I harbour the hope that in founding the Movement for the Survival of Ogoni People, in empowering the Ogoni people to fearlessly confront their history and their tormentors non-violently, that in encouraging the Ogoni people to a belief in their ability to revitalize their dying society, I have started a trend which will peacefully liberate many peoples in Africa and lead eventually to political and economic reform and social progress.
The inconveniences which I and the Ogoni suffer, the harassment, arrests, detention, even death itself are a proper price to pay for ending the nightmare of millions of people engulfed by the wasting storms of denigrating poverty on the sea of dehumanization.

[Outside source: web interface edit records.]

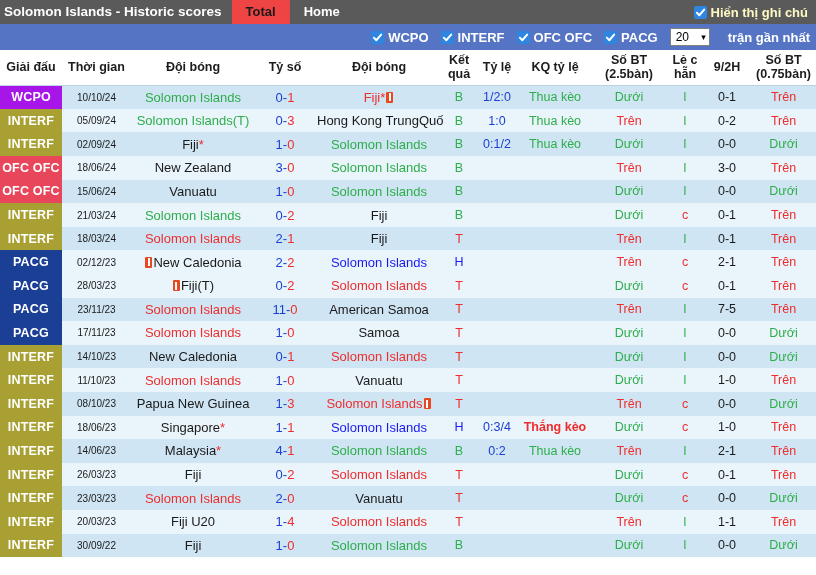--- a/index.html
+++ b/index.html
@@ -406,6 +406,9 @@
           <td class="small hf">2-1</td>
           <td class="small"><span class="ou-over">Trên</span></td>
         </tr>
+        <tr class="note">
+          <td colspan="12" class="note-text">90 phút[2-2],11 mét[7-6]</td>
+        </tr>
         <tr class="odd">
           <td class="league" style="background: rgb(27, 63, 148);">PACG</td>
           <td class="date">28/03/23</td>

I wish to thank my family for the wonderful support they have given me throughout this struggle, and all Ogoni people at home and abroad for their unwavering commitment to the cause of their upliftment. I thank all those who have assisted the struggle of the Ogoni people. In particular, I wish to mention The Body Shop International Plc, the Unrepresented Nations and Peoples Organisation, the World Council of Churches, the entire free press in Nigeria, Greenpeace, the Catholic Church of Nigeria, Civil Liberties Organisation, Amnesty International, International PEN, Human Rights Watch (Africa), the Parliamentary Human Rights Group of the British Parliament and the Human Rights Caucus of the US Congress.
Once again, I laud the Right Livelihood Award Foundation for kindling hope in the breasts of despairing peoples and pledge that I, MOSOP and the Ogoni people will live up to the expectations of the Foundation by continuing to struggle non-violently for Ogoni rights within the Nigerian nation-state.
I thank you all for patiently listening to me and wish you God’s blessings.